Faults that accommodate subduction of one tectonic plate beneath another produce the largest and most destructive earthquakes and tsunamis on Earth -- such as the March 2011 M9.0 earthquake and tsunami in northern Japan. The increasing use of GPS techniques to measure deformation of tectonic plates at subduction zones has revealed that in some cases the subducting and overriding plates are locked or "coupled" together between large earthquakes due to friction along the fault, while other subduction plate boundaries tend to creep aseismically. Using GPS data from subduction zones in southwest Japan, New Zealand, and Vanuatu to document the degree of fault locking versus fault creep, Laura M. Wallace and colleagues show that a lateral change from aseismic creep to deep locking also correlates with a change in the tectonic behavior of the overriding plate from rifting to contraction. To explain this observation, they suggest that interactions between fluid pressure and the tectonic stress regime within the overriding plate may influence the degree of locking versus creep on the subduction interface fault. This new hypothesis may help to explain why some subduction zones lock up and produce great megathrust earthquakes while others do not.

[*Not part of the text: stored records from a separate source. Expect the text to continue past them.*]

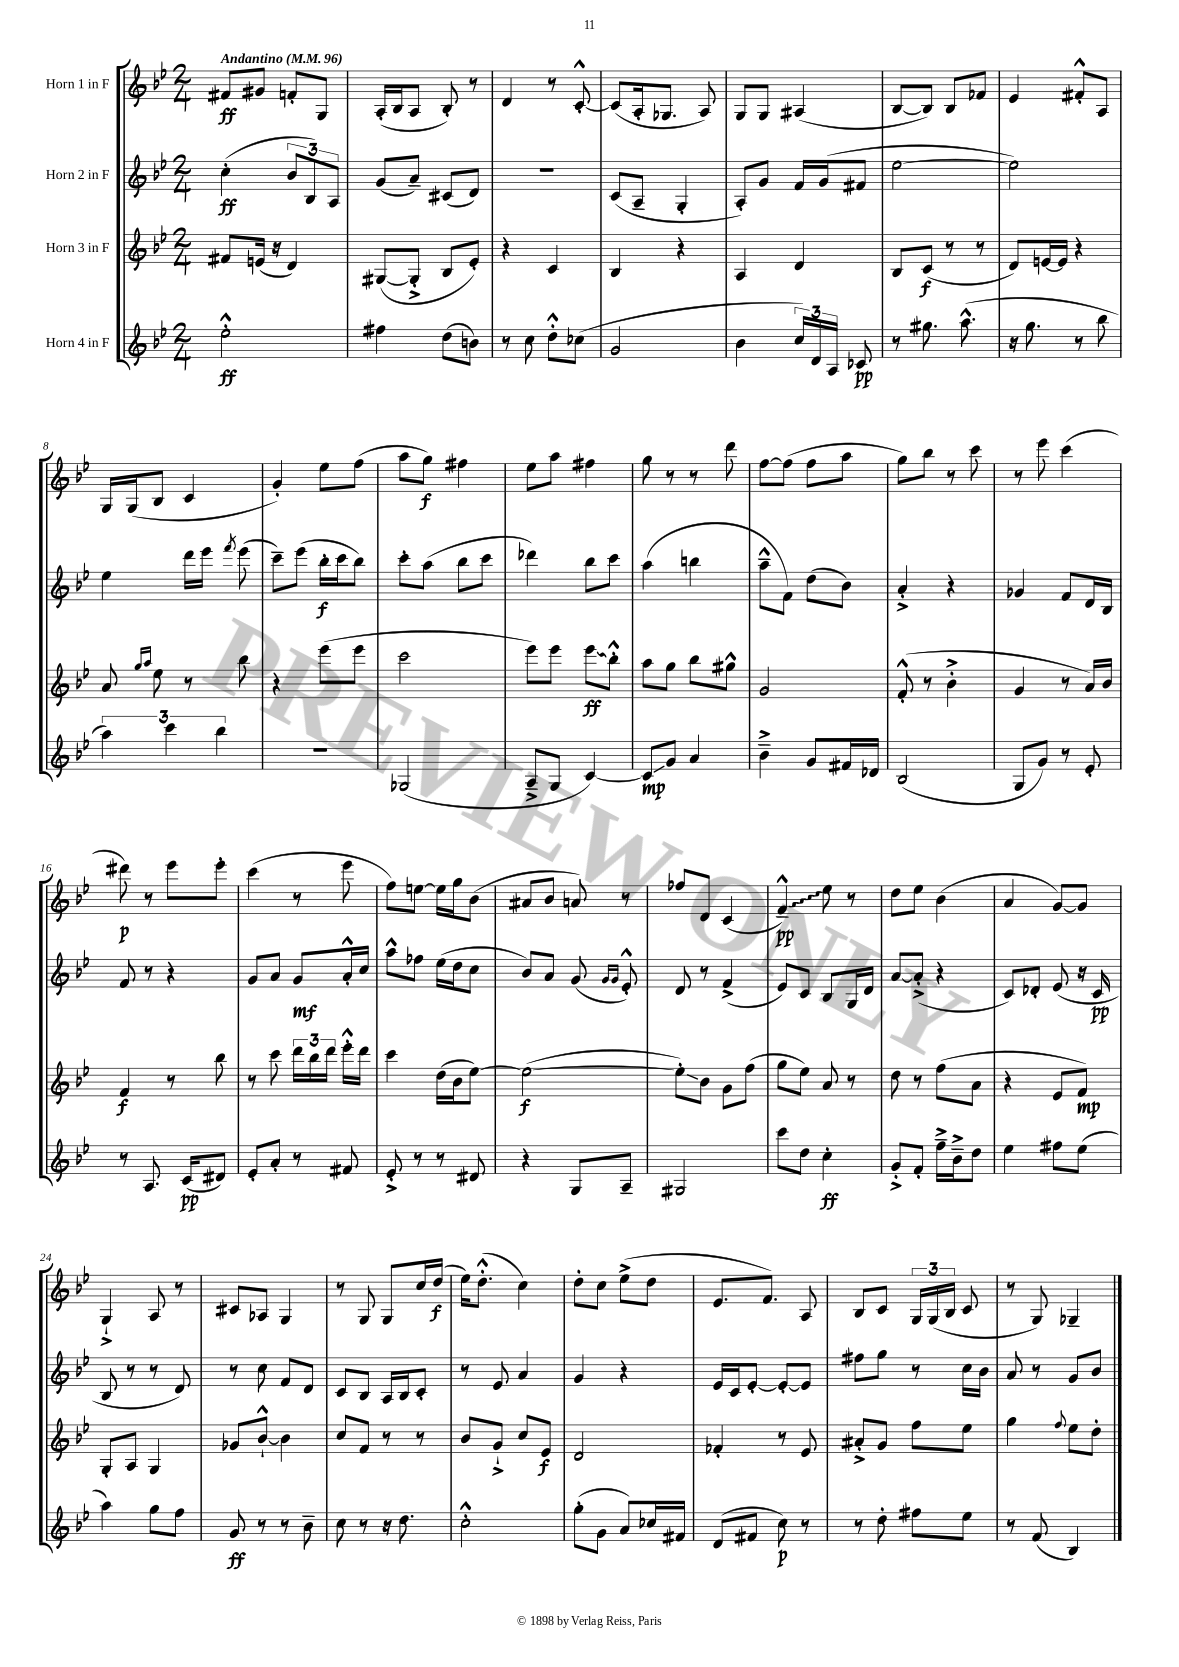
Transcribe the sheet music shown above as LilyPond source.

<<
\new StaffGroup <<
\new Staff = "s0" \with { instrumentName = "Horn 1 in F" } {
    \clef treble \key bes \major \numericTimeSignature \time 2/4 \tempo "Andantino" 4 = 96
    \autoBeamOff fis'8[\ff gis'8] f'8[-. g8] |
    a16[-.( bes16 a8] bes8-.) r8 |
    d'4 r8 c'8~-.-^ |
    c'8[( a16-. ges8.] a8) |
    g8[ g8] ais4( |
    bes8[~ bes8]) bes8[ fes'8] |
    ees'4 fis'8[-.-^ a8] |
    g16[ g16( bes8] c'4 |
    g'4-.) ees''8[ f''8]( |
    a''8[ g''8]\f) fis''4 |
    ees''8[ a''8] fis''4 |
    g''8 r8 r8 d'''8 |
    f''8[~ f''8]( f''8[ a''8] |
    g''8[) bes''8] r8 c'''8 |
    r8 ees'''8 c'''4( |
    dis'''8\p) r8 ees'''8[ ees'''8]-. |
    c'''4( r8 ees'''8 |
    f''8[) e''8]~ e''16[ g''16 bes'8]( |
    ais'8[ bes'8] a'8) r8 |
    fes''8[ d'8] c'4( |
    \once \override Glissando.style = #'zigzag f'4---^\glissando\pp) ees''8 r8 |
    d''8[ ees''8] bes'4( |
    a'4 g'8[~) g'8] |
    g4-!-> a8 r8 |
    cis'8[ aes8] g4 |
    r8 g8 g8[ c''16 d''16]\f( |
    ees''16[) d''8.]-.-^( c''4) |
    d''8[-. c''8] ees''8[->( d''8] |
    ees'8.[ f'8.]) a8 |
    bes8[ c'8] \tuplet 3/2 { g16[ g16( bes16] } c'8 |
    r8 g8) ges4-- \bar "|." |
}
\new Staff = "s1" \with { instrumentName = "Horn 2 in F" } {
    \clef treble \key bes \major \numericTimeSignature \time 2/4
    \autoBeamOff c''4-.\ff( \tuplet 3/2 { bes'8[ bes8) a8] } |
    g'8[( a'8]--) cis'8[( d'8]) |
    r2 |
    c'8[( a8]-- g4-. |
    a8[-.) g'8] f'16[ g'16( fis'8] |
    ees''2~ |
    ees''2) |
    ees''4 d'''16[ ees'''16] \acciaccatura { f'''8 } ees'''8( |
    c'''8[--) ees'''8]( bes''16[-.\f c'''16 bes''8]) |
    c'''8[-. a''8]( bes''8[ c'''8] |
    des'''4) bes''8[ c'''8] |
    a''4( b''4 |
    a''8[---^ f'8]) d''8[( bes'8]) |
    a'4-.-> r4 |
    ges'4 f'8[ d'16 bes16] |
    f'8 r8 r4 |
    g'8[ a'8] g'8[\mf a'16-.-^ c''16] |
    a''8[-^ fes''8] ees''16[( d''16 c''8] |
    bes'8[) a'8] g'8( \grace { g'16[ g'16] } ees'8-.-^) |
    d'8 r8 f'4->( |
    ees'8[) c'8] bes8[ g16 d'16] |
    a'8[~ a'8]-.->( r4 |
    c'8[) des'8]-. ees'8( r16 c'16\pp |
    bes8 r8 r8 d'8) |
    r8 c''8 f'8[ d'8] |
    c'8[ bes8] a16[ bes16 c'8]-. |
    r8 ees'8 a'4 |
    g'4 r4 |
    ees'16[ c'16 ees'8]~-. ees'8[~-. ees'8] |
    fis''8[ g''8] r8 c''16[ bes'16] |
    a'8 r8 g'8[ bes'8] \bar "|." |
}
\new Staff = "s2" \with { instrumentName = "Horn 3 in F" } {
    \clef treble \key bes \major \numericTimeSignature \time 2/4
    \autoBeamOff fis'8[ e'16]( r16 d'4) |
    gis8[~( gis8]-.-> bes8[ ees'8]-.) |
    r4 c'4 |
    bes4 r4 |
    a4 d'4 |
    bes8[ c'8]\f( r8 r8 |
    d'8[) e'16~ e'16] r4 |
    a'8 \grace { g''16[ a''16] } ees''8 r8 bes''8 |
    r4 ees'''8[( ees'''8] |
    c'''2 |
    ees'''8[) ees'''8] \once \override Glissando.style = #'zigzag ees'''8[\glissando\ff bes''8]-.-^ |
    a''8[ g''8] bes''8[ gis''8]-^ |
    g'2 |
    f'8-.-^( r8 bes'4-.-> |
    g'4 r8 a'16[) bes'16] |
    f'4\f r8 bes''8 |
    r8 c'''8 \tuplet 3/2 { d'''16[ bes''16 d'''16] } ees'''16[-.-^ d'''16] |
    c'''4 d''16[( bes'16 ees''8]~) |
    ees''2~\f( |
    ees''8[-.\glissando) bes'8] g'8[ f''8]( |
    g''8[ ees''8]) a'8 r8 |
    d''8 r8 f''8[( a'8] |
    r4 ees'8[ f'8]\mp) |
    g8[-. a8] g4 |
    ges'8[ bes'8]~-!-^ bes'4 |
    c''8[ f'8] r8 r8 |
    bes'8[ g'8]-!-> c''8[ ees'8]\f |
    d'2 |
    fes'4-. r8 ees'8 |
    ais'8[-.-> g'8] f''8[ ees''8] |
    g''4 \appoggiatura { f''8 } ees''8[ d''8]-. \bar "|." |
}
\new Staff = "s3" \with { instrumentName = "Horn 4 in F" } {
    \clef treble \key bes \major \numericTimeSignature \time 2/4
    \autoBeamOff ees''2-.-^\ff |
    fis''4 d''8[( b'8]) |
    r8 c''8 d''8[-.-^ ces''8]( |
    g'2 |
    bes'4 \tuplet 3/2 { c''16[) d'16 a16] } ces'8\pp |
    r8 gis''8. a''8.-^( |
    r16 g''8. r8 bes''8 |
    \tuplet 3/2 { a''4) c'''4 bes''4 } |
    r2 |
    ges2( |
    a8[---> g8] c'4~) |
    c'8[\glissando\mp g'8] a'4 |
    bes'4---> g'8[ fis'16 des'16] |
    bes2( |
    g8[ g'8]) r8 ees'8-. |
    r8 a8. c'16[\pp( dis'8]) |
    ees'8[-. a'8]-. r8 fis'8 |
    ees'8-.-> r8 r8 dis'8 |
    r4 g8[ a8]-- |
    gis2 |
    c'''8[ d''8] c''4-.\ff |
    g'8[-.-> f'8]-. f''16[---> bes'16---> d''8] |
    ees''4 fis''8[ ees''8]( |
    a''4) g''8[ f''8] |
    g'8\ff r8 r8 bes'8-- |
    c''8 r8 r16 d''8. |
    c''2-.-^ |
    g''8[-.( g'8] a'8[) ces''16 fis'16] |
    d'8[( fis'8] c''8\p) r8 |
    r8 d''8-. fis''8[ ees''8] |
    r8 f'8( bes4) \bar "|." |
}
>>
>>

Thickness of the chemical weathering zone and implications for erosional and climatic drivers of weathering and for carbon-cycle feedbacks
A. Joshua West, Dept. of Earth Sciences, University of Southern California, 3651 Trousdale Parkway, Los Angeles, California 90089, USA. Posted online 23 July 2012; doi: 10.1130/G33041.1.
The thin veneer at Earth's surface, known as the Critical Zone, plays host to a range of chemical reactions that are critical for generating and sustaining the resources that support life and shape the natural environment. The chemical breakdown of minerals -- known as chemical weathering -- is one of the most important of these chemical reactions. Until now, little has been known about where chemical weathering takes place, with soils typically thought to define the most important interface across which rocks break down chemically and physically. The analysis presented here challenges this assumption, indicating that chemical weathering takes place across a distributed zone that is often at least partly hosted in soils, but may also include bedrock, for example along fractures at depth. As a result, even landscapes with minimal soil may generate significant weathering fluxes. Moreover, because the total flux of material associated with erosion is high in these settings, they may play disproportionately important roles in global geochemical cycles. The ultimate message is that just because landscapes don't have soils doesn't mean that they are not significant players in the global exchange between the solid rock that makes up the bulk of the Earth and the life-sustaining surface.